DATA EXCERPTS
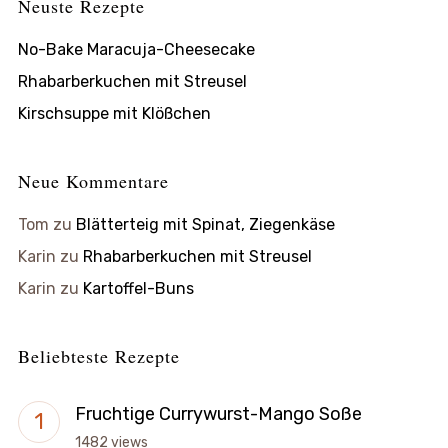
Neuste Rezepte
No-Bake Maracuja-Cheesecake
Rhabarberkuchen mit Streusel
Kirschsuppe mit Klößchen
Neue Kommentare
Tom
zu
Blätterteig mit Spinat, Ziegenkäse
Karin
zu
Rhabarberkuchen mit Streusel
Karin
zu
Kartoffel-Buns
Beliebteste Rezepte
Fruchtige Currywurst-Mango Soße
1482 views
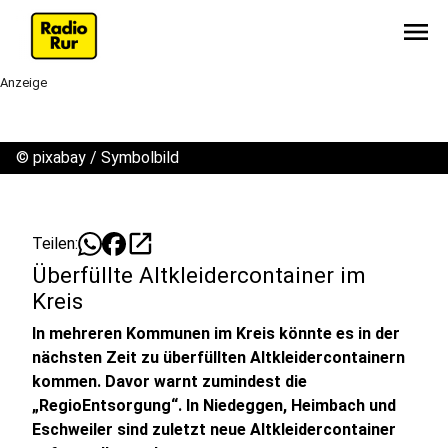
menu
Anzeige
©
pixabay / Symbolbild
open_in_new
Teilen:
Überfüllte Altkleidercontainer im
Kreis
In mehreren Kommunen im Kreis könnte es in der
nächsten Zeit zu überfüllten Altkleidercontainern
kommen. Davor warnt zumindest die
„RegioEntsorgung“. In Niedeggen, Heimbach und
Eschweiler sind zuletzt neue Altkleidercontainer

YOUR TASK
Reproduce the data word for word; no pictures.

TASK RESPONSE
Neuste Rezepte
No-Bake Maracuja-Cheesecake
Rhabarberkuchen mit Streusel
Kirschsuppe mit Klößchen
Neue Kommentare
Tom
zu
Blätterteig mit Spinat, Ziegenkäse
Karin
zu
Rhabarberkuchen mit Streusel
Karin
zu
Kartoffel-Buns
Beliebteste Rezepte
Fruchtige Currywurst-Mango Soße
1482 views
menu
Anzeige
©
pixabay / Symbolbild
open_in_new
Teilen:
Überfüllte Altkleidercontainer im
Kreis
In mehreren Kommunen im Kreis könnte es in der
nächsten Zeit zu überfüllten Altkleidercontainern
kommen. Davor warnt zumindest die
„RegioEntsorgung“. In Niedeggen, Heimbach und
Eschweiler sind zuletzt neue Altkleidercontainer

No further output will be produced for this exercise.